Stored data
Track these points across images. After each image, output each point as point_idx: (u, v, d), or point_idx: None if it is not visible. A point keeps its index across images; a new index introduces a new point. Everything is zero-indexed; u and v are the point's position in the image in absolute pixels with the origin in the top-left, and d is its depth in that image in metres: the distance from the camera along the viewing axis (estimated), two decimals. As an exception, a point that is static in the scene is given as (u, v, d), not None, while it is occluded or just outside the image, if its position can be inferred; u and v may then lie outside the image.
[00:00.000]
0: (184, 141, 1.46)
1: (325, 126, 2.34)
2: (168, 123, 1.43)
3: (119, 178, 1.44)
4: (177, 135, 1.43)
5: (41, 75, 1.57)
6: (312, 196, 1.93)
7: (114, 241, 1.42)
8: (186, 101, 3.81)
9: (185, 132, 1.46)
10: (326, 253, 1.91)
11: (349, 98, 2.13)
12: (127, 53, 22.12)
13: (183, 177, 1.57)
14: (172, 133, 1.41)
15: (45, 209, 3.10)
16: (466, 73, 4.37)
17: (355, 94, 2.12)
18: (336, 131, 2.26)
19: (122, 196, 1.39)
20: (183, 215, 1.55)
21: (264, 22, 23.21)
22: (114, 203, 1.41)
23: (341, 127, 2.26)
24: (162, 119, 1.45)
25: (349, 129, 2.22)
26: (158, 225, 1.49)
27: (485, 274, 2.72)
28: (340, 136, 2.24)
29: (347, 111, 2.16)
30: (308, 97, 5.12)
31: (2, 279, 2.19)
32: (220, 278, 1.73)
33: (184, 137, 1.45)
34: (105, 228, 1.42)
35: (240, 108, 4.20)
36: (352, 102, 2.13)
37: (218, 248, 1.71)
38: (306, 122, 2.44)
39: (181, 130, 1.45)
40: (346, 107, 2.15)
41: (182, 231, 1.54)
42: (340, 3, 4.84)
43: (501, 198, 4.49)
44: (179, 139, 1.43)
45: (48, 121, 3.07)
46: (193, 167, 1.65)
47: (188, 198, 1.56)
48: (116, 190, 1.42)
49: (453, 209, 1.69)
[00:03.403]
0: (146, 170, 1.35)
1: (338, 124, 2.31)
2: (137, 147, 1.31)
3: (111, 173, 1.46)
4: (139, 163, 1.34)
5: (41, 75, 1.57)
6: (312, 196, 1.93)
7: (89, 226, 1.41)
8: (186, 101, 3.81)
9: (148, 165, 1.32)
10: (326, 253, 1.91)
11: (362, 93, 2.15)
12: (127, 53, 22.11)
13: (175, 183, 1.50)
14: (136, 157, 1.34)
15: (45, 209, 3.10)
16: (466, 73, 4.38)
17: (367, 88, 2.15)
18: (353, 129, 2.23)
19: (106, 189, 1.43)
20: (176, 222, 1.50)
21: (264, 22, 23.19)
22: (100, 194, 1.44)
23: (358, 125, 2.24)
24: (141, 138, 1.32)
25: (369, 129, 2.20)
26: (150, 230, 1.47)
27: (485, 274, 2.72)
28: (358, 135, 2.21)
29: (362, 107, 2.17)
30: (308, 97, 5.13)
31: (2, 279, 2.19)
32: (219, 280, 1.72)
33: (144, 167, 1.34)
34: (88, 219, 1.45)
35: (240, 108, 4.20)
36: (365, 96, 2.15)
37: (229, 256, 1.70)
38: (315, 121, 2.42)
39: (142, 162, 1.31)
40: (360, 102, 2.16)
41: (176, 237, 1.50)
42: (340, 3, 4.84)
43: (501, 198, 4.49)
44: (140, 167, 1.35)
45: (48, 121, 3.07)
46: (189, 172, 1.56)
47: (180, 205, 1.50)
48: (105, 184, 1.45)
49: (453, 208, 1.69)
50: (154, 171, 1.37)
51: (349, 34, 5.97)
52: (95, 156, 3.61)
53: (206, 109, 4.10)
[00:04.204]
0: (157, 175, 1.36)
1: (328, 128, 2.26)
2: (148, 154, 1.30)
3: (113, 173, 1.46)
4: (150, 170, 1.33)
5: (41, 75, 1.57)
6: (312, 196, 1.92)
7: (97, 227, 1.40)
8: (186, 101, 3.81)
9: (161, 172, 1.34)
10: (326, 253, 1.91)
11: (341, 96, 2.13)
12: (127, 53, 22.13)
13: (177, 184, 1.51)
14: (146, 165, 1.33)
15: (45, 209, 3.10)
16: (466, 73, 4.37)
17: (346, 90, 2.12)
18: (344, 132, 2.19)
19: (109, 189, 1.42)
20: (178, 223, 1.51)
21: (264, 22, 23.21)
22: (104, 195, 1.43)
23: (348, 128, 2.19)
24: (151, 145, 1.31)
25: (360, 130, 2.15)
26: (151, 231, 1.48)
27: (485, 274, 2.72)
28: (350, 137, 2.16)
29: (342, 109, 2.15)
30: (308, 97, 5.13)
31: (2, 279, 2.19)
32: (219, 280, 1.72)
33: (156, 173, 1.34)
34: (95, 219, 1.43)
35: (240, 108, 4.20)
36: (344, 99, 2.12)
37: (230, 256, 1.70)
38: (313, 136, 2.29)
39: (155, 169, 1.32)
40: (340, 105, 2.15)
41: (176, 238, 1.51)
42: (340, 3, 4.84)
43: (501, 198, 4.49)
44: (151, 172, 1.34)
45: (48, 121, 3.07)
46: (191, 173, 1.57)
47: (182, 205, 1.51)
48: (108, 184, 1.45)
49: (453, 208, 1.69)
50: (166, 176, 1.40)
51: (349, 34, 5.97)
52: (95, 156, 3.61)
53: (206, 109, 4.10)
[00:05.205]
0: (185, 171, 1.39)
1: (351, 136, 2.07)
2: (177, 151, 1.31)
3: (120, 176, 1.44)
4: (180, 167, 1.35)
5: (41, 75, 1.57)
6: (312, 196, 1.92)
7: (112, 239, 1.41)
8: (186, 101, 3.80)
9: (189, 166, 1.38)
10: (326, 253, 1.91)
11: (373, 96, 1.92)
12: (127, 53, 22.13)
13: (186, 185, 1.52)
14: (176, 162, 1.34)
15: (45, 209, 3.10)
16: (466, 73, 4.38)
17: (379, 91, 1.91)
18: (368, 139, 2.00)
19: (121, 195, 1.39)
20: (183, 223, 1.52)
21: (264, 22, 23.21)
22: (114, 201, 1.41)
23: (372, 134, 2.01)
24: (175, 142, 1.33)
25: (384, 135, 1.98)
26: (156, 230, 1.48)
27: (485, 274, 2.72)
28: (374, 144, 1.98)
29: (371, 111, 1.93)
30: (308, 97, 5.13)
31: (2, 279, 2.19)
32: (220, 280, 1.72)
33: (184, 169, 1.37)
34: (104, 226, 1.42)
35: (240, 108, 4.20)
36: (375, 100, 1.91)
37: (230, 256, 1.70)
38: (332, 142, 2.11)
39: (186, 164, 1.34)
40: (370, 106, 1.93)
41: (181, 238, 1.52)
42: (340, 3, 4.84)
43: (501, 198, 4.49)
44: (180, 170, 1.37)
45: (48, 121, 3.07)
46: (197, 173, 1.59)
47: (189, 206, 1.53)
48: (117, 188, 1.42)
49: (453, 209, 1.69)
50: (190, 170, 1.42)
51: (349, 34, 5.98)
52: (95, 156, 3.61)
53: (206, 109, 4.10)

▶ **WHAT THIS TASK INVOLVES**
The records above are to be printed in full, exactly as they appear.

▶ **ANSWER SPACE**
Track these points across images. After each image, output each point as point_idx: (u, v, d), or point_idx: None if it is not visible. A point keeps its index across images; a new index introduces a new point. Everything is zero-indexed; u and v are the point's position in the image in absolute pixels with the origin in the top-left, and d is its depth in that image in metres: the distance from the camera along the viewing axis (estimated), two decimals. As an exception, a point that is static in the scene is given as (u, v, d), not None, while it is occluded or just outside the image, if its position can be inferred; u and v may then lie outside the image.
[00:00.000]
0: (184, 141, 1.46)
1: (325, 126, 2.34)
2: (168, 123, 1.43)
3: (119, 178, 1.44)
4: (177, 135, 1.43)
5: (41, 75, 1.57)
6: (312, 196, 1.93)
7: (114, 241, 1.42)
8: (186, 101, 3.81)
9: (185, 132, 1.46)
10: (326, 253, 1.91)
11: (349, 98, 2.13)
12: (127, 53, 22.12)
13: (183, 177, 1.57)
14: (172, 133, 1.41)
15: (45, 209, 3.10)
16: (466, 73, 4.37)
17: (355, 94, 2.12)
18: (336, 131, 2.26)
19: (122, 196, 1.39)
20: (183, 215, 1.55)
21: (264, 22, 23.21)
22: (114, 203, 1.41)
23: (341, 127, 2.26)
24: (162, 119, 1.45)
25: (349, 129, 2.22)
26: (158, 225, 1.49)
27: (485, 274, 2.72)
28: (340, 136, 2.24)
29: (347, 111, 2.16)
30: (308, 97, 5.12)
31: (2, 279, 2.19)
32: (220, 278, 1.73)
33: (184, 137, 1.45)
34: (105, 228, 1.42)
35: (240, 108, 4.20)
36: (352, 102, 2.13)
37: (218, 248, 1.71)
38: (306, 122, 2.44)
39: (181, 130, 1.45)
40: (346, 107, 2.15)
41: (182, 231, 1.54)
42: (340, 3, 4.84)
43: (501, 198, 4.49)
44: (179, 139, 1.43)
45: (48, 121, 3.07)
46: (193, 167, 1.65)
47: (188, 198, 1.56)
48: (116, 190, 1.42)
49: (453, 209, 1.69)
[00:03.403]
0: (146, 170, 1.35)
1: (338, 124, 2.31)
2: (137, 147, 1.31)
3: (111, 173, 1.46)
4: (139, 163, 1.34)
5: (41, 75, 1.57)
6: (312, 196, 1.93)
7: (89, 226, 1.41)
8: (186, 101, 3.81)
9: (148, 165, 1.32)
10: (326, 253, 1.91)
11: (362, 93, 2.15)
12: (127, 53, 22.11)
13: (175, 183, 1.50)
14: (136, 157, 1.34)
15: (45, 209, 3.10)
16: (466, 73, 4.38)
17: (367, 88, 2.15)
18: (353, 129, 2.23)
19: (106, 189, 1.43)
20: (176, 222, 1.50)
21: (264, 22, 23.19)
22: (100, 194, 1.44)
23: (358, 125, 2.24)
24: (141, 138, 1.32)
25: (369, 129, 2.20)
26: (150, 230, 1.47)
27: (485, 274, 2.72)
28: (358, 135, 2.21)
29: (362, 107, 2.17)
30: (308, 97, 5.13)
31: (2, 279, 2.19)
32: (219, 280, 1.72)
33: (144, 167, 1.34)
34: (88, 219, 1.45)
35: (240, 108, 4.20)
36: (365, 96, 2.15)
37: (229, 256, 1.70)
38: (315, 121, 2.42)
39: (142, 162, 1.31)
40: (360, 102, 2.16)
41: (176, 237, 1.50)
42: (340, 3, 4.84)
43: (501, 198, 4.49)
44: (140, 167, 1.35)
45: (48, 121, 3.07)
46: (189, 172, 1.56)
47: (180, 205, 1.50)
48: (105, 184, 1.45)
49: (453, 208, 1.69)
50: (154, 171, 1.37)
51: (349, 34, 5.97)
52: (95, 156, 3.61)
53: (206, 109, 4.10)
[00:04.204]
0: (157, 175, 1.36)
1: (328, 128, 2.26)
2: (148, 154, 1.30)
3: (113, 173, 1.46)
4: (150, 170, 1.33)
5: (41, 75, 1.57)
6: (312, 196, 1.92)
7: (97, 227, 1.40)
8: (186, 101, 3.81)
9: (161, 172, 1.34)
10: (326, 253, 1.91)
11: (341, 96, 2.13)
12: (127, 53, 22.13)
13: (177, 184, 1.51)
14: (146, 165, 1.33)
15: (45, 209, 3.10)
16: (466, 73, 4.37)
17: (346, 90, 2.12)
18: (344, 132, 2.19)
19: (109, 189, 1.42)
20: (178, 223, 1.51)
21: (264, 22, 23.21)
22: (104, 195, 1.43)
23: (348, 128, 2.19)
24: (151, 145, 1.31)
25: (360, 130, 2.15)
26: (151, 231, 1.48)
27: (485, 274, 2.72)
28: (350, 137, 2.16)
29: (342, 109, 2.15)
30: (308, 97, 5.13)
31: (2, 279, 2.19)
32: (219, 280, 1.72)
33: (156, 173, 1.34)
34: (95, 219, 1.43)
35: (240, 108, 4.20)
36: (344, 99, 2.12)
37: (230, 256, 1.70)
38: (313, 136, 2.29)
39: (155, 169, 1.32)
40: (340, 105, 2.15)
41: (176, 238, 1.51)
42: (340, 3, 4.84)
43: (501, 198, 4.49)
44: (151, 172, 1.34)
45: (48, 121, 3.07)
46: (191, 173, 1.57)
47: (182, 205, 1.51)
48: (108, 184, 1.45)
49: (453, 208, 1.69)
50: (166, 176, 1.40)
51: (349, 34, 5.97)
52: (95, 156, 3.61)
53: (206, 109, 4.10)
[00:05.205]
0: (185, 171, 1.39)
1: (351, 136, 2.07)
2: (177, 151, 1.31)
3: (120, 176, 1.44)
4: (180, 167, 1.35)
5: (41, 75, 1.57)
6: (312, 196, 1.92)
7: (112, 239, 1.41)
8: (186, 101, 3.80)
9: (189, 166, 1.38)
10: (326, 253, 1.91)
11: (373, 96, 1.92)
12: (127, 53, 22.13)
13: (186, 185, 1.52)
14: (176, 162, 1.34)
15: (45, 209, 3.10)
16: (466, 73, 4.38)
17: (379, 91, 1.91)
18: (368, 139, 2.00)
19: (121, 195, 1.39)
20: (183, 223, 1.52)
21: (264, 22, 23.21)
22: (114, 201, 1.41)
23: (372, 134, 2.01)
24: (175, 142, 1.33)
25: (384, 135, 1.98)
26: (156, 230, 1.48)
27: (485, 274, 2.72)
28: (374, 144, 1.98)
29: (371, 111, 1.93)
30: (308, 97, 5.13)
31: (2, 279, 2.19)
32: (220, 280, 1.72)
33: (184, 169, 1.37)
34: (104, 226, 1.42)
35: (240, 108, 4.20)
36: (375, 100, 1.91)
37: (230, 256, 1.70)
38: (332, 142, 2.11)
39: (186, 164, 1.34)
40: (370, 106, 1.93)
41: (181, 238, 1.52)
42: (340, 3, 4.84)
43: (501, 198, 4.49)
44: (180, 170, 1.37)
45: (48, 121, 3.07)
46: (197, 173, 1.59)
47: (189, 206, 1.53)
48: (117, 188, 1.42)
49: (453, 209, 1.69)
50: (190, 170, 1.42)
51: (349, 34, 5.98)
52: (95, 156, 3.61)
53: (206, 109, 4.10)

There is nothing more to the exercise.